Cut the bread in ½ inch (1.3cm) cubes and either let it sit uncovered on the counter for 3-4 days until it's dried out and no longer soft or toast it in the oven at 230°F (110°C) for 30-60 minutes (depending on how fresh the bread is). If you toast it in the oven, stir halfway through. Then remove from the oven and let cool for 15-20 minutes.
Spray a 9x13 inch (23x33cm) baking pan with oil or non-stick spray and set aside.
In a large skillet, heat the olive oil over medium-high heat and add the sausage meat. Crumble and stir as it cooks.
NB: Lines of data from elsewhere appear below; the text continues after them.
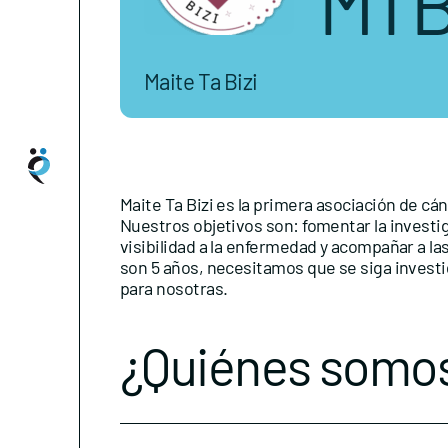
MT
Maite Ta Bizi
Maite Ta Bizi es la primera asociación de c
Nuestros objetivos son: fomentar la investi
visibilidad a la enfermedad y acompañar a l
son 5 años, necesitamos que se siga investi
para nosotras.
¿Quiénes somo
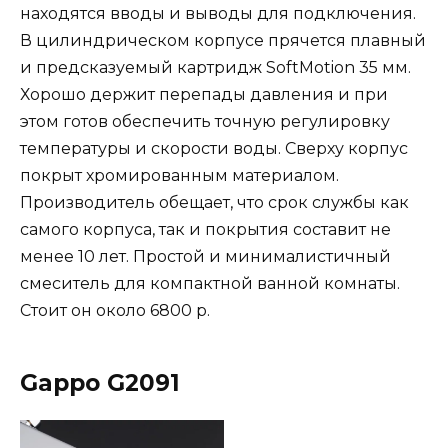
находятся вводы и выводы для подключения.
В цилиндрическом корпусе прячется плавный
и предсказуемый картридж SoftMotion 35 мм.
Хорошо держит перепады давления и при
этом готов обеспечить точную регулировку
температуры и скорости воды. Сверху корпус
покрыт хромированным материалом.
Производитель обещает, что срок службы как
самого корпуса, так и покрытия составит не
менее 10 лет. Простой и минималистичный
смеситель для компактной ванной комнаты.
Стоит он около 6800 р.
Gappo G2091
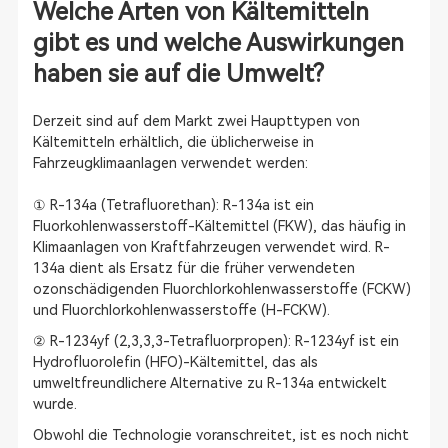
Welche Arten von Kältemitteln
gibt es und welche Auswirkungen
haben sie auf die Umwelt?
Derzeit sind auf dem Markt zwei Haupttypen von
Kältemitteln erhältlich, die üblicherweise in
Fahrzeugklimaanlagen verwendet werden:
① R-134a (Tetrafluorethan): R-134a ist ein
Fluorkohlenwasserstoff-Kältemittel (FKW), das häufig in
Klimaanlagen von Kraftfahrzeugen verwendet wird. R-
134a dient als Ersatz für die früher verwendeten
ozonschädigenden Fluorchlorkohlenwasserstoffe (FCKW)
und Fluorchlorkohlenwasserstoffe (H-FCKW).
② R-1234yf (2,3,3,3-Tetrafluorpropen): R-1234yf ist ein
Hydrofluorolefin (HFO)-Kältemittel, das als
umweltfreundlichere Alternative zu R-134a entwickelt
wurde.
Obwohl die Technologie voranschreitet, ist es noch nicht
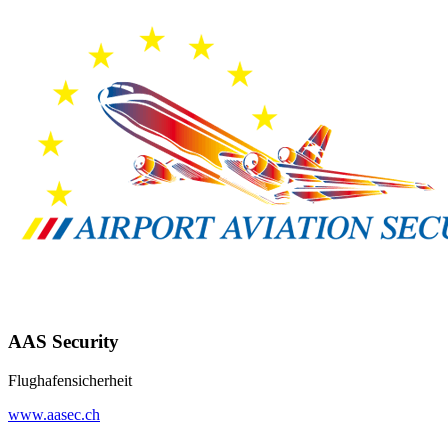
AAS Security
Flughafensicherheit
www.aasec.ch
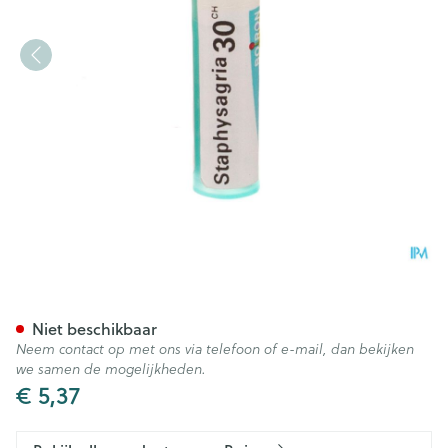
Staphysagria 30ch Gr 4g Boi
Niet beschikbaar
Neem contact op met ons via telefoon of e-mail, dan bekijken
we samen de mogelijkheden.
€ 5,37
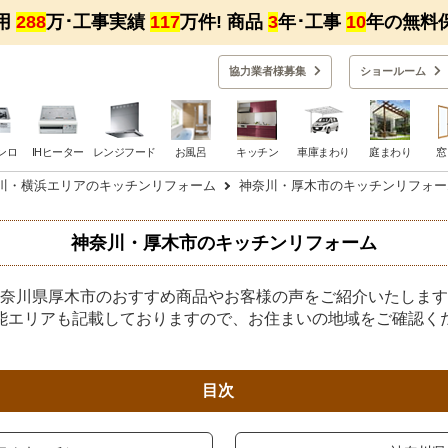
用
288
万･工事実績
117
万件! 商品
3
年･工事
10
年の無料
協力業者様募集
ショー
ルーム
ンロ
IHヒーター
レンジフード
お風呂
キッチン
車庫まわり
庭まわり
窓
川・横浜エリアのキッチンリフォーム
神奈川・厚木市のキッチンリフォー
神奈川・厚木市のキッチンリフォーム
奈川県厚木市のおすすめ商品やお客様の声をご紹介いたします
能エリアも記載しておりますので、お住まいの地域をご確認く
目次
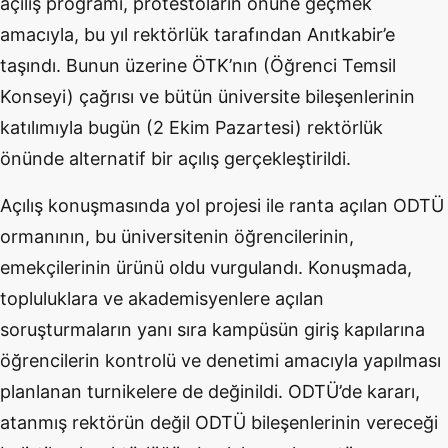
açılış programı, protestoların önüne geçmek
amacıyla, bu yıl rektörlük tarafından Anıtkabir’e
taşındı. Bunun üzerine ÖTK’nın (Öğrenci Temsil
Konseyi) çağrısı ve bütün üniversite bileşenlerinin
katılımıyla bugün (2 Ekim Pazartesi) rektörlük
önünde alternatif bir açılış gerçekleştirildi.
Açılış konuşmasında yol projesi ile ranta açılan ODTÜ
ormanının, bu üniversitenin öğrencilerinin,
emekçilerinin ürünü oldu vurgulandı. Konuşmada,
topluluklara ve akademisyenlere açılan
soruşturmaların yanı sıra kampüsün giriş kapılarına
öğrencilerin kontrolü ve denetimi amacıyla yapılması
planlanan turnikelere de değinildi. ODTÜ’de kararı,
atanmış rektörün değil ODTÜ bileşenlerinin vereceği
Allow it to cook for 5-6 minutes until the pink is gone. Remove the sausage from the pan and transfer it to a plate. Keep the fat from the sausage in the pan.
Reduce the heat to medium, add the butter to the skillet, and melt. Then add the onions, celery, and apples and cook for about 5 minutes until soft and the onions are translucent. Add the garlic, sage, and thyme and cook for 1 minute. Then remove the skillet from the heat and set it aside.
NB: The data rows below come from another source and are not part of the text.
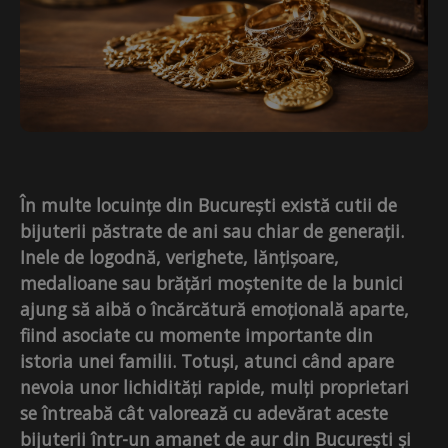
În multe locuințe din București există cutii de
bijuterii păstrate de ani sau chiar de generații.
Inele de logodnă, verighete, lănțișoare,
medalioane sau brățări moștenite de la bunici
ajung să aibă o încărcătură emoțională aparte,
fiind asociate cu momente importante din
istoria unei familii. Totuși, atunci când apare
nevoia unor lichidități rapide, mulți proprietari
se întreabă cât valorează cu adevărat aceste
bijuterii într-un amanet de aur din București și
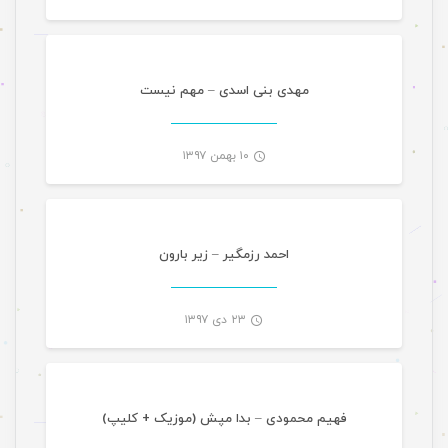
-
مهدی بنی اسدی – مهم نیست
۱۰ بهمن ۱۳۹۷
موسیقی
-
احمد رزمگیر – زیر بارون
۲۳ دی ۱۳۹۷
موسیقی
-
فهیم محمودی – بدا مپش (موزیک + کلیپ)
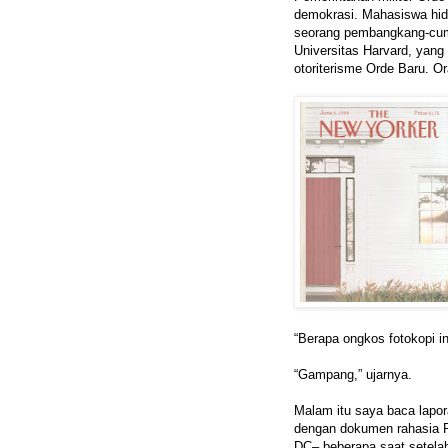
demokrasi. Mahasiswa hid
seorang pembangkang-cum-
Universitas Harvard, yang 
otoriterisme Orde Baru. Ora
“Berapa ongkos fotokopi in
“Gampang,” ujarnya.
Malam itu saya baca lapor
dengan dokumen rahasia R
DC– beberapa saat setelah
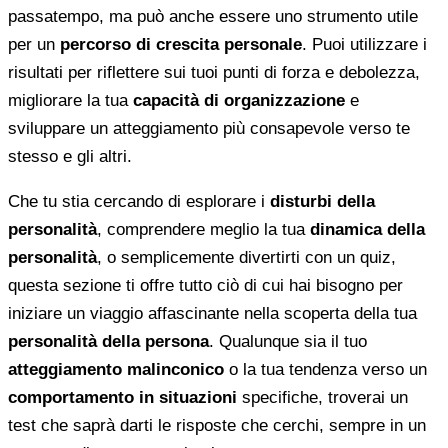
passatempo, ma può anche essere uno strumento utile
per un
percorso di crescita personale
. Puoi utilizzare i
risultati per riflettere sui tuoi punti di forza e debolezza,
migliorare la tua
capacità di organizzazione
e
sviluppare un atteggiamento più consapevole verso te
stesso e gli altri.
Che tu stia cercando di esplorare i
disturbi della
personalità
, comprendere meglio la tua
dinamica della
personalità
, o semplicemente divertirti con un quiz,
questa sezione ti offre tutto ciò di cui hai bisogno per
iniziare un viaggio affascinante nella scoperta della tua
personalità della persona
. Qualunque sia il tuo
atteggiamento malinconico
o la tua tendenza verso un
comportamento in situazioni
specifiche, troverai un
test che saprà darti le risposte che cerchi, sempre in un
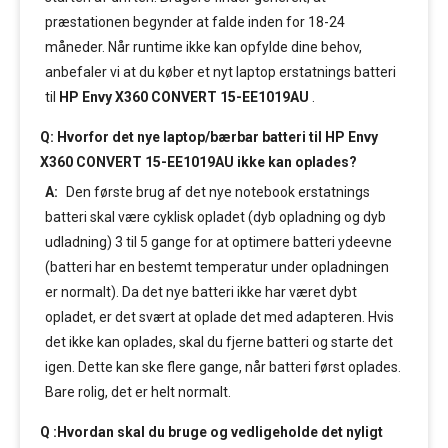
præstationen begynder at falde inden for 18-24
måneder. Når runtime ikke kan opfylde dine behov,
anbefaler vi at du køber et nyt laptop erstatnings batteri
til
HP Envy X360 CONVERT 15-EE1019AU
.
Q: Hvorfor det nye laptop/bærbar batteri til HP Envy
X360 CONVERT 15-EE1019AU ikke kan oplades?
A:
Den første brug af det nye notebook erstatnings
batteri skal være cyklisk opladet (dyb opladning og dyb
udladning) 3 til 5 gange for at optimere batteri ydeevne
(batteri har en bestemt temperatur under opladningen
er normalt). Da det nye batteri ikke har været dybt
opladet, er det svært at oplade det med adapteren. Hvis
det ikke kan oplades, skal du fjerne batteri og starte det
igen. Dette kan ske flere gange, når batteri først oplades.
Bare rolig, det er helt normalt.
Q :Hvordan skal du bruge og vedligeholde det nyligt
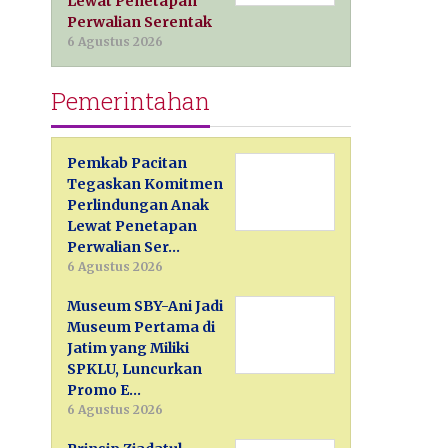
Lewat Penetapan
Perwalian Serentak
6 Agustus 2026
Pemerintahan
Pemkab Pacitan
Tegaskan Komitmen
Perlindungan Anak
Lewat Penetapan
Perwalian Ser…
6 Agustus 2026
Museum SBY-Ani Jadi
Museum Pertama di
Jatim yang Miliki
SPKLU, Luncurkan
Promo E…
6 Agustus 2026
In a large bowl, whisk together the eggs, salt, and pepper. While whisking, gradually add the chicken broth and continue whisking until it's well mixed. Set aside.
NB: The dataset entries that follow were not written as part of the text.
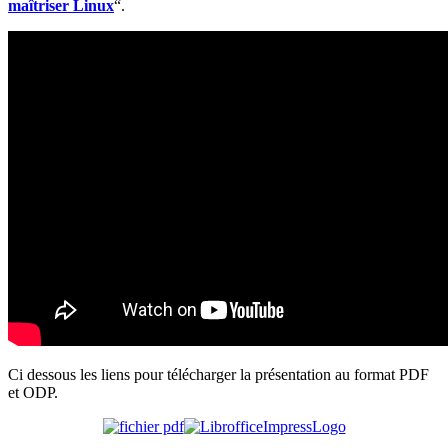
maîtriser Linux
“.
Ci dessous les liens pour télécharger la présentation au format PDF
et ODP.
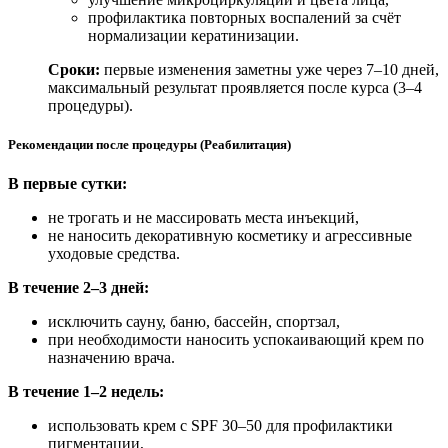
профилактика повторных воспалений за счёт
нормализации кератинизации.
Сроки:
первые изменения заметны уже через 7–10 дней,
максимальный результат проявляется после курса (3–4
процедуры).
Рекомендации после процедуры (Реабилитация)
В первые сутки:
не трогать и не массировать места инъекций,
не наносить декоративную косметику и агрессивные
уходовые средства.
В течение 2–3 дней:
исключить сауну, баню, бассейн, спортзал,
при необходимости наносить успокаивающий крем по
назначению врача.
В течение 1–2 недель:
использовать крем с SPF 30–50 для профилактики
пигментации,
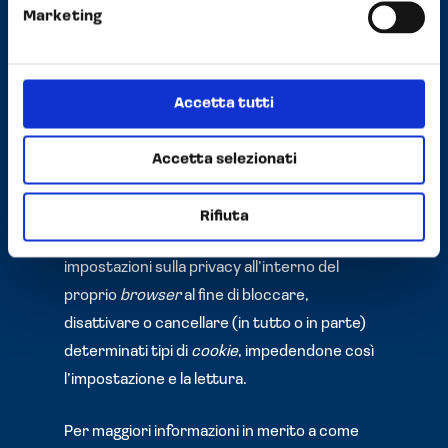
Marketing
caratteristiche, nonché per revocare il
consenso eventualmente prestato
(mediante selezione dell’apposita casella nel
banner presente sul Sito) all’utilizzo dei
Accetta tutti
cookie
di profilazione o
cookie
analitici ad essi
assimilabili, si rimanda al link
Dichiarazione dei
Accetta selezionati
cookie (cookiebot.com)
Rifiuta
In ogni caso, è possibile modificare le
impostazioni sulla privacy all’interno del
proprio
browser
al fine di bloccare,
disattivare o cancellare (in tutto o in parte)
determinati tipi di
cookie
, impedendone così
l’impostazione e la lettura.
Per maggiori informazioni in merito a come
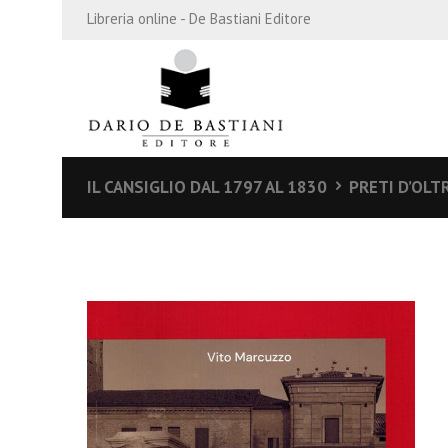
Libreria online - De Bastiani Editore
IL CANSIGLIO DAL 1797 AL 1830
PRETI D’OLT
In another large bowl, toss the bread, sausages, onion mixture (including all of the butter), and cranberries. Pour the egg mixture over it and stir well until the bread is evenly moist.
Transfer the stuffing to the prepared pan, spread evenly, and gently press it into the pan. Cover with aluminum foil and chill in the fridge for at least 1 hour, preferably overnight.
Preheat the oven to 350°F (177°C) and bake the stuffing covered for 30 minutes. Then remove the foil, turn up the heat to 400°F (204°C), and bake for another 15-20 minutes until the tops are nicely browned.
Remove from the oven and let cool for 5-10 minutes. Then serve with your favorite dishes and enjoy.